Raymond James Says Netflix (NFLX) Is a 'Buy,' CNBC Debates
NEW YORK (TheStreet) --Raymond James Financial is calling Netflix (NFLX) - Get Report a "buy" ahead the company's earnings report, set to be released next week, saying it will "outperform its $130 target," CNBC's Scott Wapner reported on "Fast Money Halftime Report" on Thursday.
The panel debated if the Raymond James call is worth investors buying a stake in the online streaming giant during the show's "Call of the Day" segment.
"They seem to be focusing more on Europe and they're talking about stabilization terms of North America, so it's interesting. When you look at most of the analysts I think every one of them, that is bullish on Netflix right now, is all about international expansion," Pete Najarian, co-founder of Najarian Family Office and Najarian Advisors, said.

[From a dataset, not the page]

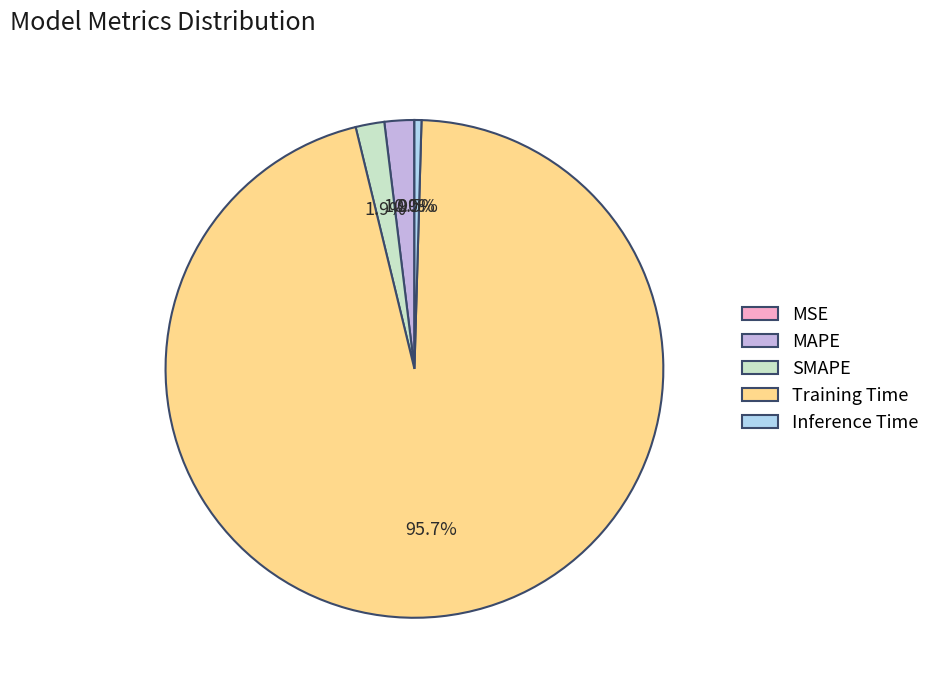

What is the largest slice in the pie chart?

Training Time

However, that international expansion does come with content limitations. "So the question becomes can they get over that hump? If so, I think this could be a very surprising report," Najarian added.

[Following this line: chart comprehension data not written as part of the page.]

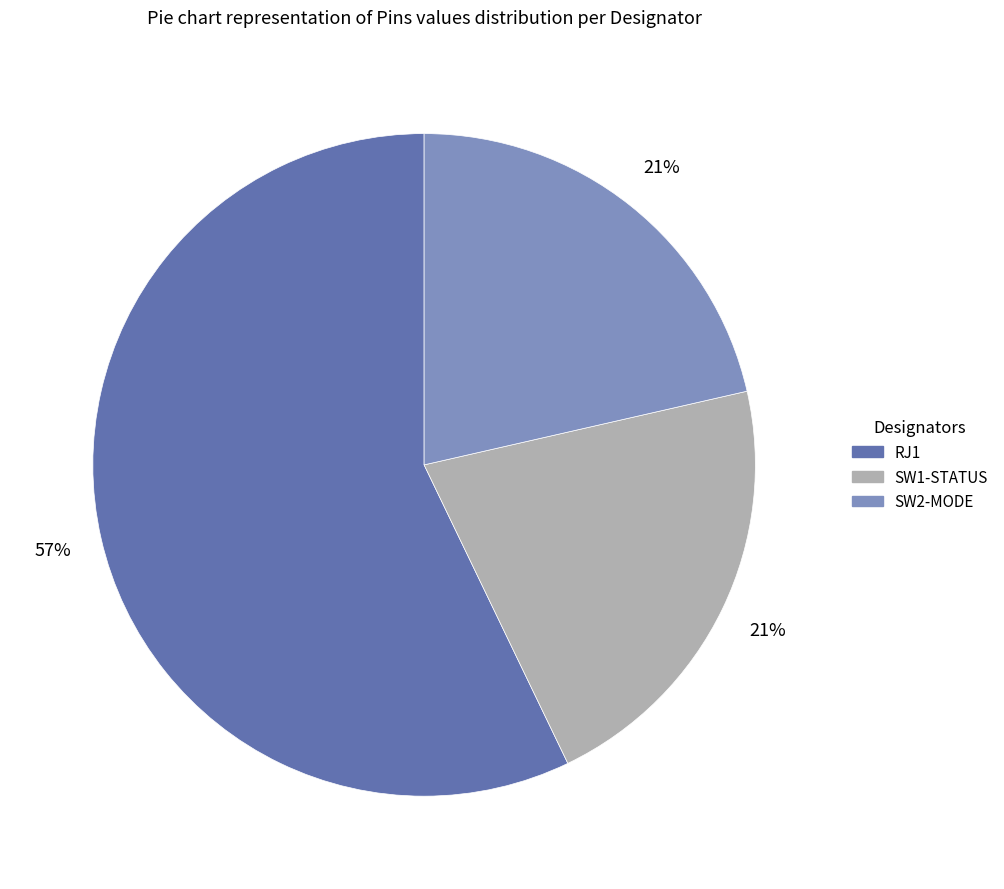

The SW2-MODE slice represents 28% of the pie. True or false?

False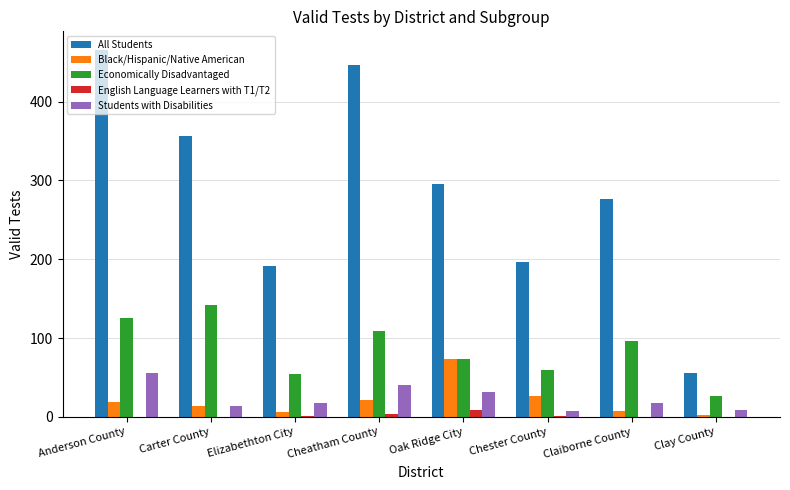

Count the number of categories in the chart.

8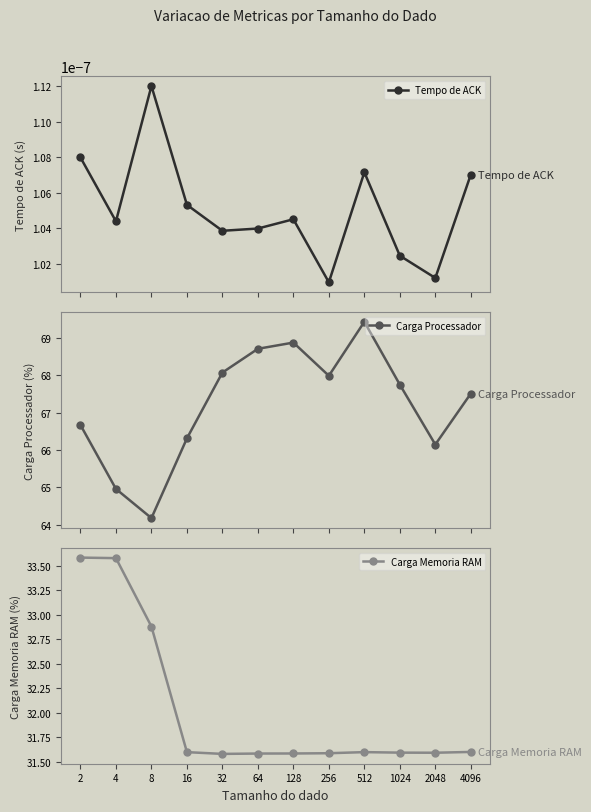

What is the value of the Carga Processador point at the 6th from the left?

68.7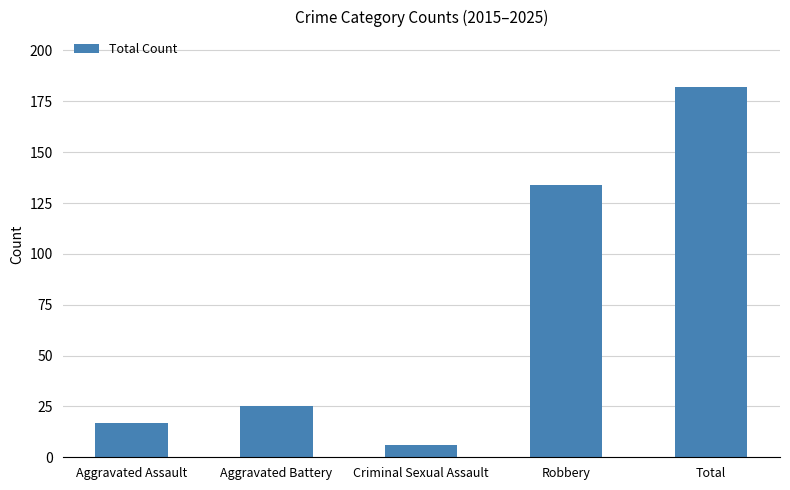

What is the label of the 4th bar from the right?

Aggravated Battery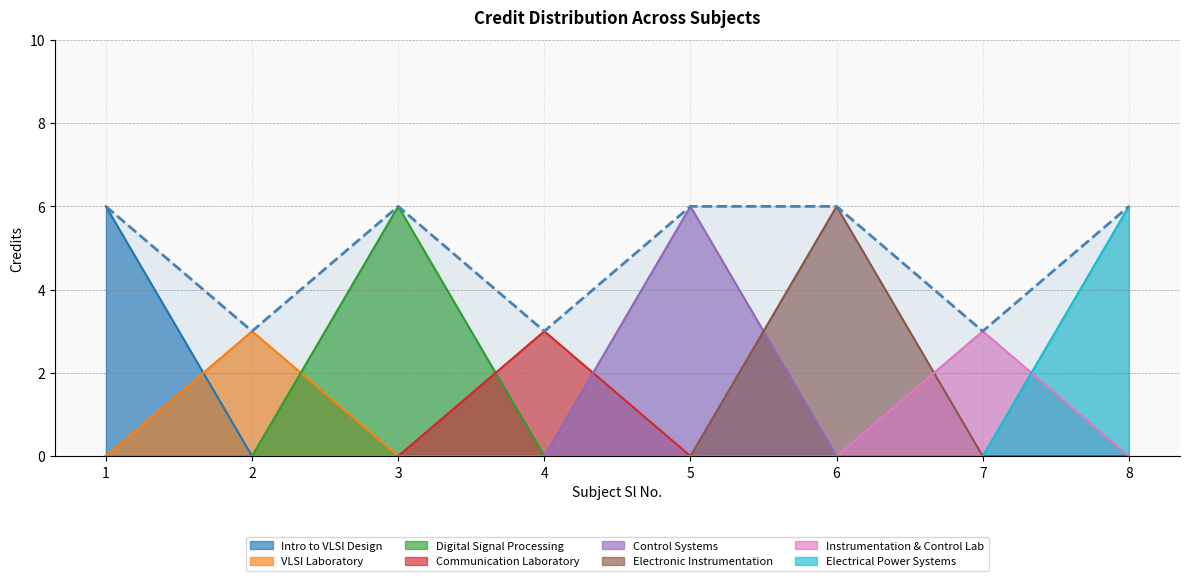

At which category does the data reach its first local valley?

2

"There's no way you touch this. The stock is down almost 30% from its high about a year ago, and there's still room to come down. I don't care about international, there's all sorts of execution risks there, this is dangerous," explained Jim Lebenthal, chief investment officer with Lebenthal Asset Management.

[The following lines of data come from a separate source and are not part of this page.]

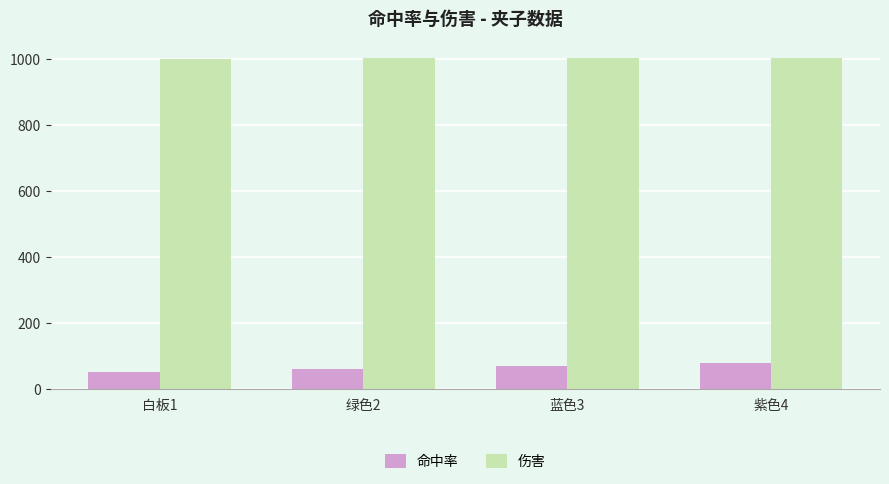

What are all the series names shown in the legend?

命中率, 伤害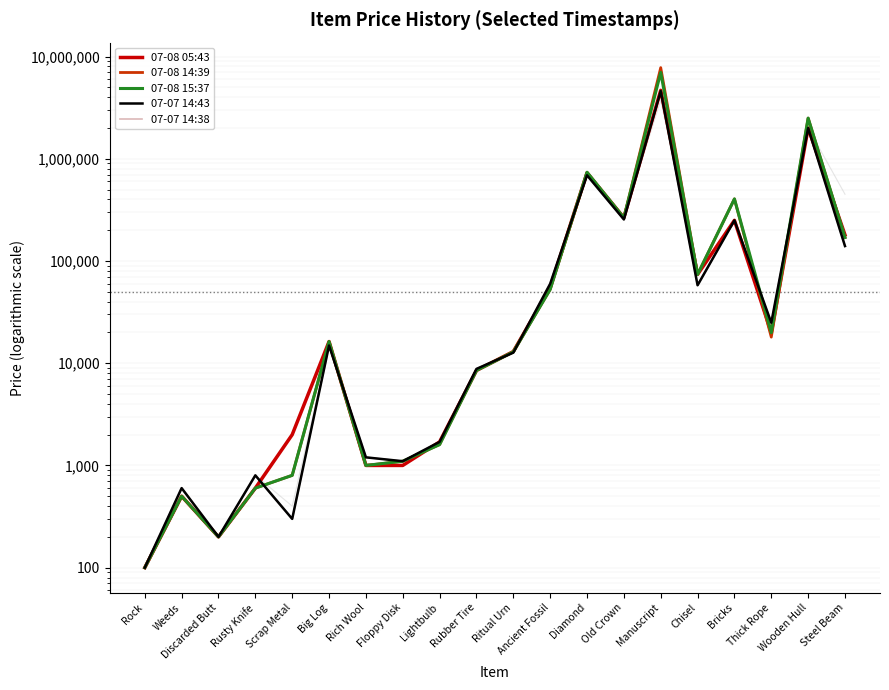

What is the greatest value displayed?

7799800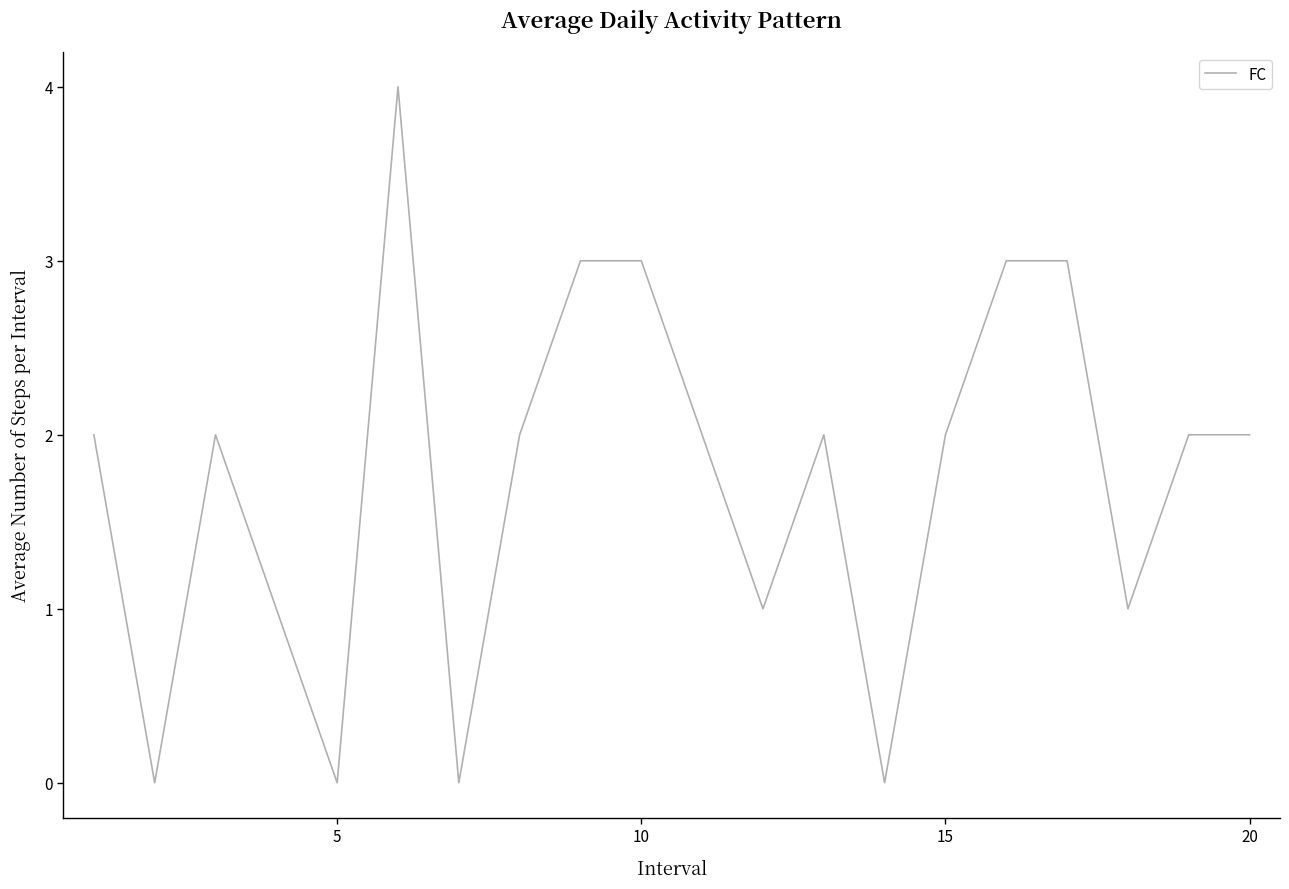

What is the greatest value displayed?

4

One analyst, Stephen Weiss, managing partner at Short Hills Capital Partners, believes there should be another company paying close attention to the Netflix.
"What I think should happen is that Apple (AAPL) should buy them. It would be the perfect acquisition for them, with so much competition from Amazon (AMZN), and Hulu. Tim Cook if you're listening it's a great place to put your cash," Weiss said.
Shares of Netflix are trading higher by 4.47% to $97.86 Thursday afternoon.
Separately, TheStreet Ratings rates Netflix as a "Hold" with a ratings score of "C+". The primary factors that have impacted TheStreet Ratings are mixed - some indicating strength, some showing weaknesses, with little evidence to justify the expectation of either a positive or negative performance for this stock relative to most other stock.
The company's strengths can be seen in multiple areas, such as its robust revenue growth, expanding profit margins and solid stock price performance. However, as a counter to these strengths,TheStreet Ratings also finds weaknesses including generally higher debt management risk, disappointing return on equity and weak operating cash flow.
TheStreet Ratings objectively rated this stock according to its "risk-adjusted" total return prospect over a 12-month investment horizon. Not based on the news in any given day, the rating may differ from Jim Cramer's view or that of this articles's author.